In order not to arouse any suspicions, I decided to accompany the king on a visit to the château at Taillebourg, where the Coëtivy family lived, to see his daughters. Agnès's firstborn had been placed with this family, where the number of children was of little consequence. Madame de Coëtivy liked to hear their little voices echoing down the corridors of the old château. I understood her. Here I was, who had bought so many seigniorial estates, but I despaired when I found them empty and heard nothing but the sinister cawing of crows.

We were due to arrive the next day, but the king was in a fine mood and insisted we depart earlier, so in fact we were in sight of the château a day early. The children had not yet been prepared to receive us. They were running around the garden in a band, playing games suited to their age. There were boys who were already quite grown, and a bevy of little girls. When they saw us from a distance, they came running to meet us in no particular order. We formed a small vanguard around the king, and our servants and baggage followed far behind. Charles dismounted amidst the children. A little girl of the age of ten or so threw her arms around his neck. This was one of the daughters he had had with Queen Marie and who was spending her lovely days at Taillebourg. We began walking toward the château, surrounded by the chattering children. The eldest led the horses by the bridle, others quarreled over who could hold our hands. To reach the moat, we had to go through a small copse, then down an avenue of alder trees. When I reached the last tree I noticed that one of the children was hiding behind the tree trunk. The little rascals around me had also noticed her and I heard them cry, “Marie, Marie!”

The child scurried around the tree to hide. We didn't insist, and continued on our way. The king was already far ahead with most of the little ones, because the older ones had left us to walk over to the stables. I do not know what came over me. Perhaps it was her name, Marie, which set off a secret alarm. Perhaps I had received an invisible signal from much farther away. In any case, I decided to walk back the way I had come. I motioned to the children who were with me to go ahead and join the group around the king, and I went on my own up to the tree where now and again I could see a little girl furtively peeking out. A simple trick enabled me to go around the trunk and catch her. She hid her face in her hands and protested, laughing.
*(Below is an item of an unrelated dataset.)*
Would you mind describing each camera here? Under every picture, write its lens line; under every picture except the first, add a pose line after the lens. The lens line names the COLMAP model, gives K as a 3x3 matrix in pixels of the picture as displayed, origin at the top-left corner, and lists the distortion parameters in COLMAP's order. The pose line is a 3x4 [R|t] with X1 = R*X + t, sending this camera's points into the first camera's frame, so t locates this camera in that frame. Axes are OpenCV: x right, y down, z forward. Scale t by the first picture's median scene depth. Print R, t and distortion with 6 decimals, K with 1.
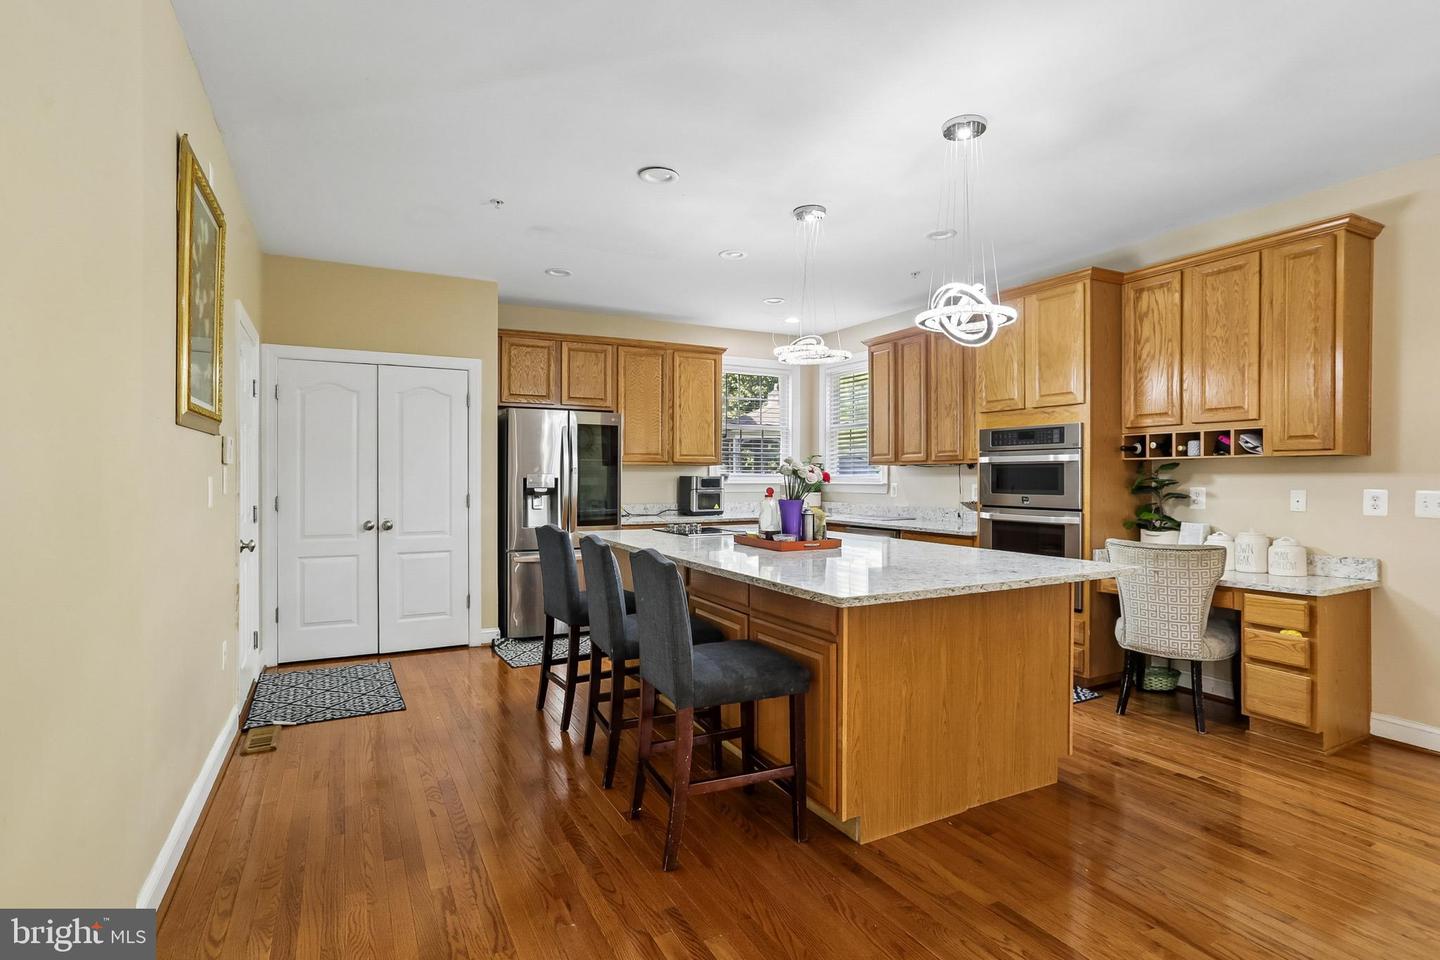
lens RADIAL K [[715.4, 0, 725.4], [0, 715.4, 479.4], [0, 0, 1]] dist [-0.020293, 0.009614]
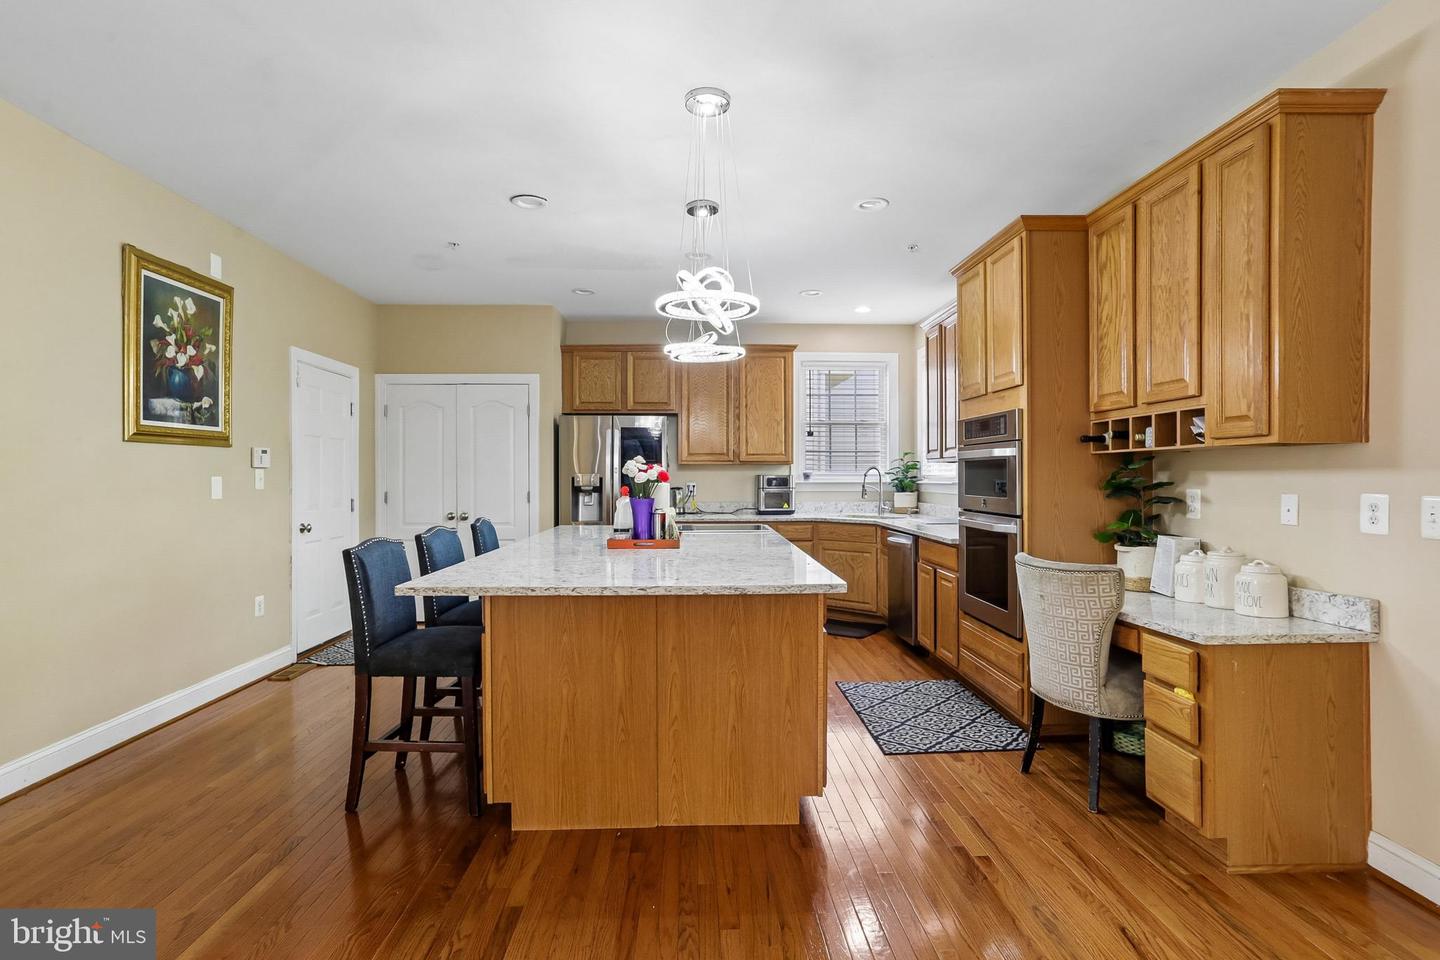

“What's your name?” I asked, although I knew the answer.

“Marie.”

She was not frightened and did not try to run away. Her shyness was a game and it served above all to make others interested in her, not as part of a group, but one-on-one, as if she were a proper grown-up.

“How old are you?”

“Four.”

My heart began beating faster. I tried to see her face but she kept stubbornly turning aside.

“What is your mama's name?”

Did she notice that my voice was shaky? Or had she been waiting for my question to open her heart? She didn't answer. But silently, pushing aside a blonde strand that had fallen before her eyes, she turned her head and stared at me, her eyes wide open.